I agree that dual booting is an accepted option for operating system installs and not just Windows.  But there are plenty of things that get "strange".  No doubt some tools like Bootit-BM helps keep it simpler.  But, as DaveBaldwin points out, you are still stuck to the boot drive.  In that regard this is NOT a replacement for redundancy.

But, in this case, if D is a real clone of C then one would be advised to dual boot off of D because C is questionable.  And then, what the heck use is (questionable) C anyway?

So, I'll stick with my recommendation to forget about dual booting.  The need hasn't been established.  It's not a way to "feel good".  Here's why:

- if you clone the C drive and are reasonably careful you don't clone D onto C then C remains intact.  You can take it out of the computer and set it aside.  Here's how to "be very careful":  To insure the process, you can image C first onto something like an external USB drive.  Then you can put that image onto D after removing C from the system.  This keeps C intact.  Both steps would use a boot CD/DVD like Acronis or .... (your choice).
Thanks everyone.

I've made my decision, and have awarded those responses that were most helpful and understandable at my technical level.

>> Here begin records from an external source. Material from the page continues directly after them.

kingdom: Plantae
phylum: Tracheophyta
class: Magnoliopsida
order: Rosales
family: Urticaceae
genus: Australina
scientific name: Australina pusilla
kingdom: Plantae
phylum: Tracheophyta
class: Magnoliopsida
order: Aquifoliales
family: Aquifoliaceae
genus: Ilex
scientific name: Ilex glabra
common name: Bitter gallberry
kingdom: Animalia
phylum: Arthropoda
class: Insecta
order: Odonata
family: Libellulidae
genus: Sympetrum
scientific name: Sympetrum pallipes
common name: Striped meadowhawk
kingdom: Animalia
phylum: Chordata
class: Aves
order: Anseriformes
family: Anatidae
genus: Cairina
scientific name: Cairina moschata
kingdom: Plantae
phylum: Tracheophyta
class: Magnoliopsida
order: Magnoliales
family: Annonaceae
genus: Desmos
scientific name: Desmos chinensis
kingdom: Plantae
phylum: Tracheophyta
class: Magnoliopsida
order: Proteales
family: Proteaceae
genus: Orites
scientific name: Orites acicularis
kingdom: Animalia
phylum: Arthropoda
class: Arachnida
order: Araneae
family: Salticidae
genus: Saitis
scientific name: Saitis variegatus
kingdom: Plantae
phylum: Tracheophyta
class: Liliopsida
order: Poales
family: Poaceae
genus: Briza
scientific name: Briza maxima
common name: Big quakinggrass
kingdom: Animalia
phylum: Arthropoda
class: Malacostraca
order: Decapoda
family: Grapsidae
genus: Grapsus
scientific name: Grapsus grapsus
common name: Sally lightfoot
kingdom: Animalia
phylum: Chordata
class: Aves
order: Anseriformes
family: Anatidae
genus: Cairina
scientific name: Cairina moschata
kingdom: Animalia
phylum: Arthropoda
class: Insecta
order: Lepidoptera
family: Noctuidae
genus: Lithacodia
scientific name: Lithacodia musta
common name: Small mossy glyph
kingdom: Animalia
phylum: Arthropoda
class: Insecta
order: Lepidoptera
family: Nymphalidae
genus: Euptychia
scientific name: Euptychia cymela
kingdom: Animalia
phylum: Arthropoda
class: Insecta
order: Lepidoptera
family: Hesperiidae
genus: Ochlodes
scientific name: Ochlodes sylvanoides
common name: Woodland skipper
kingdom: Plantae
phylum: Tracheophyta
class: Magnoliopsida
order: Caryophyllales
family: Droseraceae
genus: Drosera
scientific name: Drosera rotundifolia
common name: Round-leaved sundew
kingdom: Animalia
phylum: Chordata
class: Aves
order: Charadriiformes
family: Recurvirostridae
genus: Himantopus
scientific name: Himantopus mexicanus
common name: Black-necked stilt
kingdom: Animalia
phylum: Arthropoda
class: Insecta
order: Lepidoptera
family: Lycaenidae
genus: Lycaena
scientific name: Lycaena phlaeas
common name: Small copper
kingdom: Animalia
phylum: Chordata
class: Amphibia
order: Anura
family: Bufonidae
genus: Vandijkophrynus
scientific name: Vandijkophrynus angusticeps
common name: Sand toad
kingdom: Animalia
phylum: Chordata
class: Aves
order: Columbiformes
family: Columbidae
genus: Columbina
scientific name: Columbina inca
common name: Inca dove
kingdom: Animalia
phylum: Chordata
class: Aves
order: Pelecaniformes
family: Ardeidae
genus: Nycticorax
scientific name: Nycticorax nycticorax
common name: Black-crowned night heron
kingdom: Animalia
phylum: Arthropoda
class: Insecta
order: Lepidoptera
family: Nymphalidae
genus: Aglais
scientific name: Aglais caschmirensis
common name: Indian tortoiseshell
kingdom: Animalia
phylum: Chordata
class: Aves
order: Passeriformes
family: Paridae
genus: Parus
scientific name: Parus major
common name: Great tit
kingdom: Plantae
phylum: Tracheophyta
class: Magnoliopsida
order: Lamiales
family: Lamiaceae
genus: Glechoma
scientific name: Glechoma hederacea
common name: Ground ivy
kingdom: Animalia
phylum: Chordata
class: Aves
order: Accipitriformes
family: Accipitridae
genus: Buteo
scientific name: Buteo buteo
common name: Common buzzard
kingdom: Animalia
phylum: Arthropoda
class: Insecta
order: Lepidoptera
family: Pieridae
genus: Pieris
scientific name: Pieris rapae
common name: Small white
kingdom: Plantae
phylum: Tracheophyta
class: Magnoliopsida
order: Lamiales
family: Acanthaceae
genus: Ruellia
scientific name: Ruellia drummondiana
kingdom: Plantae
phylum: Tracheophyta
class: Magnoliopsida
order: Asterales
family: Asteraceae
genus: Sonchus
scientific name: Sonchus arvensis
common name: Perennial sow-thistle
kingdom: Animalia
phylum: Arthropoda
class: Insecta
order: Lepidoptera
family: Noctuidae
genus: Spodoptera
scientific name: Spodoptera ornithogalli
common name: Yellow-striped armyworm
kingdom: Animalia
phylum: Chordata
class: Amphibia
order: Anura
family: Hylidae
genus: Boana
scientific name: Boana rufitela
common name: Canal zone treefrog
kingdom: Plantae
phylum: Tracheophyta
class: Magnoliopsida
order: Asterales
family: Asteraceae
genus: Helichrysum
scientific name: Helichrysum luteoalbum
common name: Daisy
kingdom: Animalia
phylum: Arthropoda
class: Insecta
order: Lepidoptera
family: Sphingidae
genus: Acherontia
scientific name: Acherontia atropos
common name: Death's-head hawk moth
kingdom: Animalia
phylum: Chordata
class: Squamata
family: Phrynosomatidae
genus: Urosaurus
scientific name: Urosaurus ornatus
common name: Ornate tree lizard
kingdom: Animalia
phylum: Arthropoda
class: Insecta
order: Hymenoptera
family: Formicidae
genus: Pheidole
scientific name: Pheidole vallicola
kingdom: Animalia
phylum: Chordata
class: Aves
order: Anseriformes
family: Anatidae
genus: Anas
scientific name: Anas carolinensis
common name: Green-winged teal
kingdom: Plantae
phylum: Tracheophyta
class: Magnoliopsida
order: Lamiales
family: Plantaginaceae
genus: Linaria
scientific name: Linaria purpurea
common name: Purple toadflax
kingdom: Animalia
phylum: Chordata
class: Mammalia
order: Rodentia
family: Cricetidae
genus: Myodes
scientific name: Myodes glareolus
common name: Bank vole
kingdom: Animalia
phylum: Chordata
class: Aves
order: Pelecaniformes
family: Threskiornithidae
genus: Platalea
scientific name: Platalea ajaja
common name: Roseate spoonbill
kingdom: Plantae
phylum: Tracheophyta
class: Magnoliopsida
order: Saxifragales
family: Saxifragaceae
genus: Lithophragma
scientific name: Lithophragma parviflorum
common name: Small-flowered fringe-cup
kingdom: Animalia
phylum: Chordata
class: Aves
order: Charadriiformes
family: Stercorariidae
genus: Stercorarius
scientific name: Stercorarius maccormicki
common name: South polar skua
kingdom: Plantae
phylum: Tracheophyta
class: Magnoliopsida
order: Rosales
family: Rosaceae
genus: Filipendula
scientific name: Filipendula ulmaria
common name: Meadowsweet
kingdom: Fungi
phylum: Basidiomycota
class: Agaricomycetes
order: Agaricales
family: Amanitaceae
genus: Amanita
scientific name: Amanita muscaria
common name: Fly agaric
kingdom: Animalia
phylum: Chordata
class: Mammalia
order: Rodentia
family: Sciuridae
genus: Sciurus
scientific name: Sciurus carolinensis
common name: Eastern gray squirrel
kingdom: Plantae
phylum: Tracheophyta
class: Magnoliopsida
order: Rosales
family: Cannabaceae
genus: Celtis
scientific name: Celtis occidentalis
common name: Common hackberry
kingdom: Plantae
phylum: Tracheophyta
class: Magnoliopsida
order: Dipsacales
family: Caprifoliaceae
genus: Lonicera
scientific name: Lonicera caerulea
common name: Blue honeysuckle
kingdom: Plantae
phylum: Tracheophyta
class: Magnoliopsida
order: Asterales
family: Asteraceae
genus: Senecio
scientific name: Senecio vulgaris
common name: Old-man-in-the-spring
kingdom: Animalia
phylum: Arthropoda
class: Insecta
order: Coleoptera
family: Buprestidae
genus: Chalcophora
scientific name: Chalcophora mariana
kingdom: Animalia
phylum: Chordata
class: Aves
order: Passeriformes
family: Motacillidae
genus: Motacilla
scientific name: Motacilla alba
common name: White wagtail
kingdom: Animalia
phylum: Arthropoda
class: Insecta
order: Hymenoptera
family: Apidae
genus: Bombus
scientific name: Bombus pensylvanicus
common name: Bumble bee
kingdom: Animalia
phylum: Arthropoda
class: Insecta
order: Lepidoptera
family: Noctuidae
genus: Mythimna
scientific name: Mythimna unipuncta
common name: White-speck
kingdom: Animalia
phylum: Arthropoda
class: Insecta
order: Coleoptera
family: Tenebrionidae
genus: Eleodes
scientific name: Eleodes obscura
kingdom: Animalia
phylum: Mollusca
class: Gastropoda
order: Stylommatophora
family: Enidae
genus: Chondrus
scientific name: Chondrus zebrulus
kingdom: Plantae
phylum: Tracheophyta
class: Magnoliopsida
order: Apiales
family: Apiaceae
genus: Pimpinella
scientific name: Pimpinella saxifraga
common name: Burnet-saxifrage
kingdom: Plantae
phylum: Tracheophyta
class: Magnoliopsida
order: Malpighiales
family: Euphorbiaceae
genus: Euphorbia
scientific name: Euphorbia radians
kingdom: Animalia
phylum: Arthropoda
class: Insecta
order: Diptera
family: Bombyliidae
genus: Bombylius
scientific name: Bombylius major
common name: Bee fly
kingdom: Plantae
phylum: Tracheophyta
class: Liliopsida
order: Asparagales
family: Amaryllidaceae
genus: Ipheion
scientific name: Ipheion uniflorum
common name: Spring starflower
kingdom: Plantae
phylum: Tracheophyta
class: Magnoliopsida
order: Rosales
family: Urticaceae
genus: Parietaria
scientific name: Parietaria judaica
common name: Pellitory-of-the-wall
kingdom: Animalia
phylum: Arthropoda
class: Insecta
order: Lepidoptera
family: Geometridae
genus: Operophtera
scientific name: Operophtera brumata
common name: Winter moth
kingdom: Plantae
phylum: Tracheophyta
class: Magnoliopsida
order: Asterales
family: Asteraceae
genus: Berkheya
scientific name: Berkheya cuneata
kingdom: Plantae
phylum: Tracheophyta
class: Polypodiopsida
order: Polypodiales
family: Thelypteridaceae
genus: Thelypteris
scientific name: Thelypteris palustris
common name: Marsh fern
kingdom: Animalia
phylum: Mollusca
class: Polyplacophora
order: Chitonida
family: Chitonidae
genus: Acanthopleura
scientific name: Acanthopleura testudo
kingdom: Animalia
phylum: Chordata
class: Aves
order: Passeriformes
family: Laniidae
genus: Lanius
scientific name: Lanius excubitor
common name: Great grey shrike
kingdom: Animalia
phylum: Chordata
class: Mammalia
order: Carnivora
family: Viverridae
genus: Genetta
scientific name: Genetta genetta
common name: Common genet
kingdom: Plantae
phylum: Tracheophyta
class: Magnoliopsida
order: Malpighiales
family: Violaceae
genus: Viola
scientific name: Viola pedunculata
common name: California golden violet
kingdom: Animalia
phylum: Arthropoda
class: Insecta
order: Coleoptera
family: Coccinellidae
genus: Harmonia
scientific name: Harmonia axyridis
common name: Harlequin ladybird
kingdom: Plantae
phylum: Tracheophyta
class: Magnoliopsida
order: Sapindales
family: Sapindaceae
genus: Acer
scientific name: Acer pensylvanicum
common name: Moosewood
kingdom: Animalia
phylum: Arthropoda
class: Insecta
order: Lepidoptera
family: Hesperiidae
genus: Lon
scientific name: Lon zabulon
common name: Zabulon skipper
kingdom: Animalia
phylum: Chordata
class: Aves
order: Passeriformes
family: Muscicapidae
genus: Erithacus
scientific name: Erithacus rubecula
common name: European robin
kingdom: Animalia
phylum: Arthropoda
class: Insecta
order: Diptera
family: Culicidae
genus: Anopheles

I got a wide spectrum of suggestions and the good interaction between experts, which makes EE a great site for me.  I needed more time to digest everything and decide my course of action.  Remember, I've already backed-up all the important data and files.

Given that I have limited technical skills, anything I do also presents the reasonable possibility of a significant risk that would cause hours, if not days of tinkering to get things right.  I have two important projects that are already behind, because I still don't have my overall on-line/off-line configuration settled for supporting them in the way that makes me comfortable.  

I've done this type of cloning and boot changes a couple times about 10 years ago, and know how a half-day effort can expand into a couple of days.  I'm also 71, so it is more important to me that even a wasted couple of hours are hours I'll never get back for my own enjoyment  -- mainly the retirement projects that I mentioned.  My decision, after considering what you have said, my technical skills, the risks and the importance of my time, is to simply purchase a low-end Win 8 laptop as my off-line computer -- new hardware, warranty, current OS (the same as my on-line config.), and prolonged MS updates/support.  I'll periodically (only turn on the Internet to) check into the MS site for any important updates, If I cannot re-install my the MS Office 2003 version, I'll just have to bite the bullet and buy the matching 2013 version (which I hate) that is running on my on-line config.